Work order: Pull out every line in the records that contains the word "dieser".

(Data drawn from a collection)
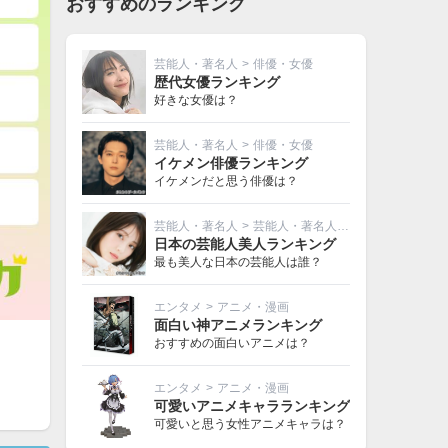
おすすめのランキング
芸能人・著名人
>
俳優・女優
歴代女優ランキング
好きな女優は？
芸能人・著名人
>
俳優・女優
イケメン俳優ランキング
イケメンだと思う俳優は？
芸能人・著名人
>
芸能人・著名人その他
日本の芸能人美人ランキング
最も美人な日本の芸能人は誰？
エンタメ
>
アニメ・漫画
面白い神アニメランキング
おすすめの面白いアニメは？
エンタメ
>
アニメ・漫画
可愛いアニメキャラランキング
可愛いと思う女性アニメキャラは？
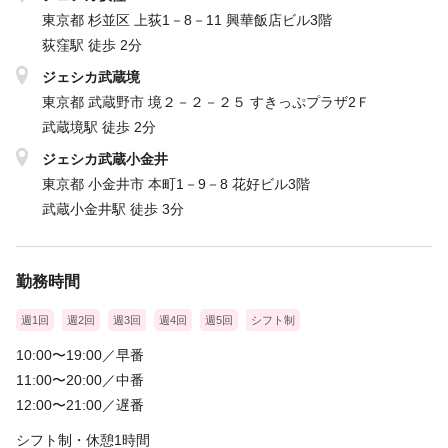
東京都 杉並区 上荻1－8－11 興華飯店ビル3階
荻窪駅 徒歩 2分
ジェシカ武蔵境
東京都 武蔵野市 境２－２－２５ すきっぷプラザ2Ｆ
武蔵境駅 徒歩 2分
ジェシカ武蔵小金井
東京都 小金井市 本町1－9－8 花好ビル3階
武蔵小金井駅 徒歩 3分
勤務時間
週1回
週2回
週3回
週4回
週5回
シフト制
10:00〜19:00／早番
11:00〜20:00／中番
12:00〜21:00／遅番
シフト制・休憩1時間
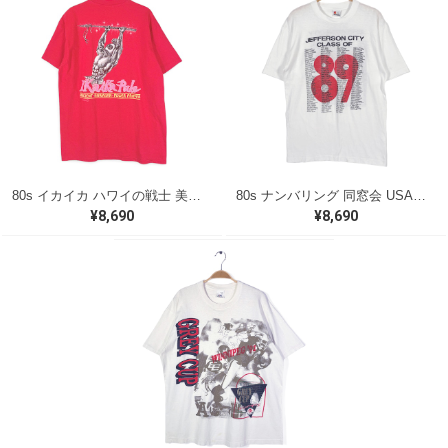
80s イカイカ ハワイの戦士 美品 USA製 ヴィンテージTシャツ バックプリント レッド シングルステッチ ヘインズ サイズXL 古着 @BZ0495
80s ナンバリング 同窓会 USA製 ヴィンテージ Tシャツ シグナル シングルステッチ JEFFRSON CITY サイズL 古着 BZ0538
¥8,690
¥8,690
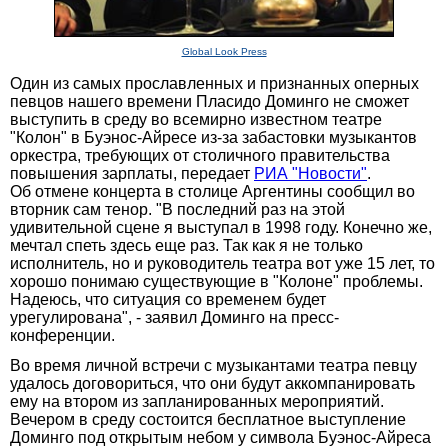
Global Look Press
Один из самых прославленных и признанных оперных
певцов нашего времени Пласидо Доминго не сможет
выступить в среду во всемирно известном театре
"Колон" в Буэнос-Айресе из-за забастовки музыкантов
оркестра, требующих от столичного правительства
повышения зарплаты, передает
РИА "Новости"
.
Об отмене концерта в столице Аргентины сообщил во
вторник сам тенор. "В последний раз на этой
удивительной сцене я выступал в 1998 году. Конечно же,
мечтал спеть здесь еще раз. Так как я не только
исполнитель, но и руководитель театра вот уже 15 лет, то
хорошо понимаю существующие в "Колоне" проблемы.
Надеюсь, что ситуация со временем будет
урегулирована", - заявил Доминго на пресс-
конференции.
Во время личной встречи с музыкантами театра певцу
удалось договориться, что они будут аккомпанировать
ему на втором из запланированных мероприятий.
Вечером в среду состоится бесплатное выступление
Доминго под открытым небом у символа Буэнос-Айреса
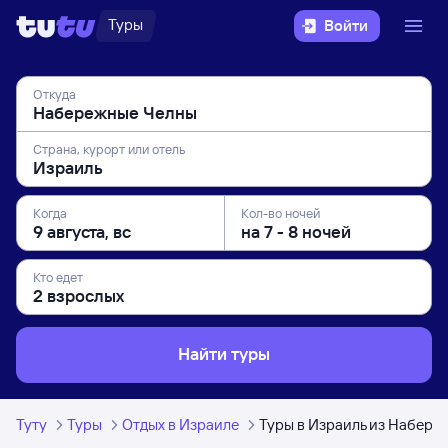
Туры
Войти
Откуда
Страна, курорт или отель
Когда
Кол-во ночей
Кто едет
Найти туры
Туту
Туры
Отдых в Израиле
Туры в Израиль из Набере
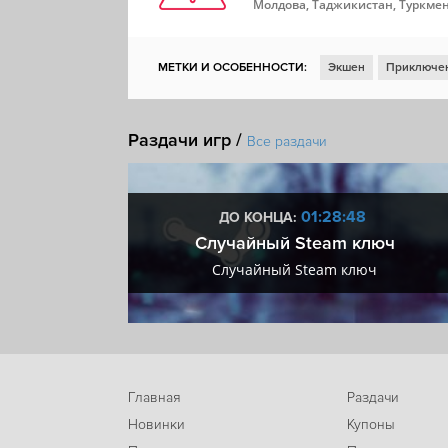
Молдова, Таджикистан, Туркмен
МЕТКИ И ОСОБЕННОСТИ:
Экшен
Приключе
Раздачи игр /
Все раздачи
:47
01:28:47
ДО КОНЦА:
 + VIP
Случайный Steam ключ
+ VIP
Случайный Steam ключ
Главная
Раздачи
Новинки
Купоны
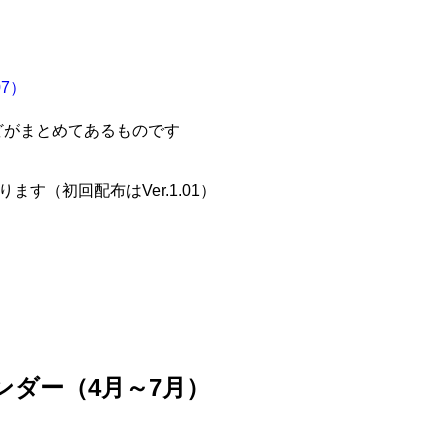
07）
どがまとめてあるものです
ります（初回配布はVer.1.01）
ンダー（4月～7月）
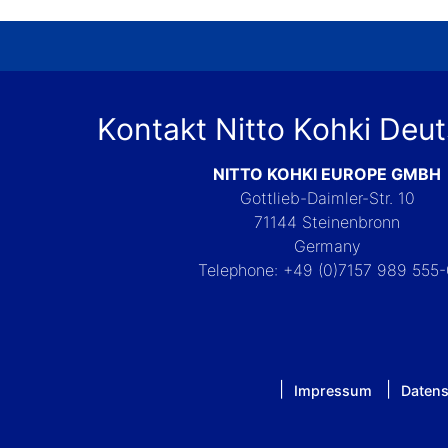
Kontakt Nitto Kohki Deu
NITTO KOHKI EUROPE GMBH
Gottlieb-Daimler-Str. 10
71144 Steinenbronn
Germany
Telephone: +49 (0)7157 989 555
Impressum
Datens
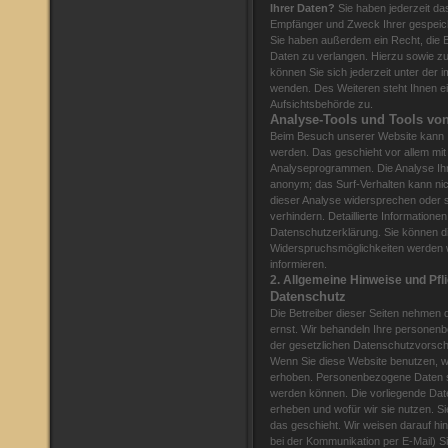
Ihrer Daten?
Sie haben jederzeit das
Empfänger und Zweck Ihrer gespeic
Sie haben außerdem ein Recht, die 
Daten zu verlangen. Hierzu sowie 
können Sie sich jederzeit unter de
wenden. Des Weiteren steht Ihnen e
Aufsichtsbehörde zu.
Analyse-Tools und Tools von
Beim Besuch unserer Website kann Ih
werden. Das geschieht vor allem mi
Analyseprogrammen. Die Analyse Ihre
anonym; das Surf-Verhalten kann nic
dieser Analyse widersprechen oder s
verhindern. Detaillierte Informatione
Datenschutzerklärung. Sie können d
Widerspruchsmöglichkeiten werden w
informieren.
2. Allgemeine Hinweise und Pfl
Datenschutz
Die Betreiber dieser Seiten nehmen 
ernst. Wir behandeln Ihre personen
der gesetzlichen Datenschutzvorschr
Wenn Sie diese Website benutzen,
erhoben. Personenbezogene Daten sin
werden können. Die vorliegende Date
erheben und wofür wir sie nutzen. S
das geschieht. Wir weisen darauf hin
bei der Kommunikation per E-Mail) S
...
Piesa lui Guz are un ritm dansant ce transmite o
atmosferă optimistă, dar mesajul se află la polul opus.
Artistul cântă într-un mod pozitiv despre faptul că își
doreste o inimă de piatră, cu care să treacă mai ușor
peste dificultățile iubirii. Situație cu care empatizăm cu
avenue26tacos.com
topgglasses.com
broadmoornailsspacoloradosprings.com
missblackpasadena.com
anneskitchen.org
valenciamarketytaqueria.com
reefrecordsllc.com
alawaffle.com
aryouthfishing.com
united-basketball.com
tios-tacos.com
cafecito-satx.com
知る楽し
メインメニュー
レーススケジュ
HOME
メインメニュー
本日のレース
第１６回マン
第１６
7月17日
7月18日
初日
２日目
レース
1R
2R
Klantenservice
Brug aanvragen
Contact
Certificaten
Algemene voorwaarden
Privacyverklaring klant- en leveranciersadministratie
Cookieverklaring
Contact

Exercise output:
dieser Analyse widersprechen oder s
Die Betreiber dieser Seiten nehmen 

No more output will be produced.